Perspetivas e posicionamento
Prevejo que em 2015 as "linkers" terão um desempenho superior ao das obrigações nominais à medida que continuarem a acumular-se fatores inflacionistas: o QE na Europa, a estabilização dos preços do petróleo, a melhoria dos mercados laborais nos EUA e potenciais aumentos de preços dos alimentos relacionados com as condições climáticas… Apesar do potencial para haver um desvio num ou mais destes fatores (o aumento do preço do petróleo poderá afetar o crescimento), acredito que veremos um aumento nos valores relativos à inflação durante o resto de 2015 devido simplesmente ao desaparecimento dos principais efeitos do ano passado.
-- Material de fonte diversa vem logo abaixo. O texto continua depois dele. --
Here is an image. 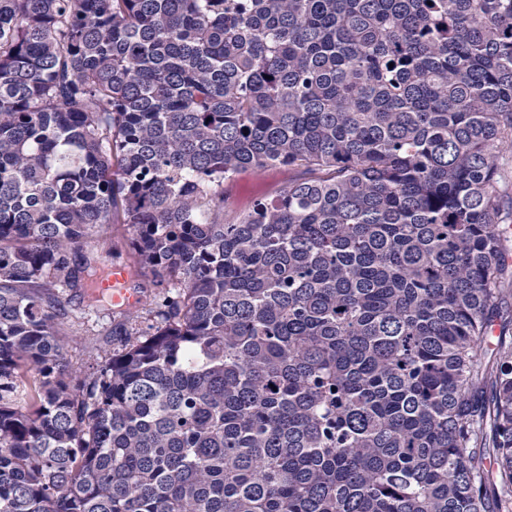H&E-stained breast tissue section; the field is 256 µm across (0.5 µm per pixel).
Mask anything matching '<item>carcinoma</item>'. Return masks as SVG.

Além disso, os mercados de inflação, tanto dos EUA como da Zona Euro, têm uma larga presença no retalho e prevemos ver uma história autorrealizável onde os resultados positivos da inflação levarão os investidores a comprar proteção contra a inflação e suportar ainda mais as avaliações da inflação.
No que diz respeito ao fundo, continuo a considerar as "breakevens" subvalorizadas e a manter posições longas em "breakevens". Estas posições isolam a componente de inflação prevista das "linkers" através de uma combinação de posições longas em obrigações indexadas à inflação e posições curtas em futuros sobre obrigações nominais ou "swaps" de inflação - os últimos são aqueles em que pagamos uma taxa fixa em troca de um retorno indexado à inflação.
Fora dos mercados principais dos EUA e Zona Euro, tenho uma ligeira sobreponderação no Reino Unido e Japão e tenho pequenas exposições de diversificação na Austrália, Dinamarca, Coreia do Sul e Suécia. No seu conjunto, penso que esta combinação de posições diversificadoras pode sustentar um bom ambiente para os retornos relativos em 2015.
Este artigo foi redigido ao abrigo do novo acordo ortográfico.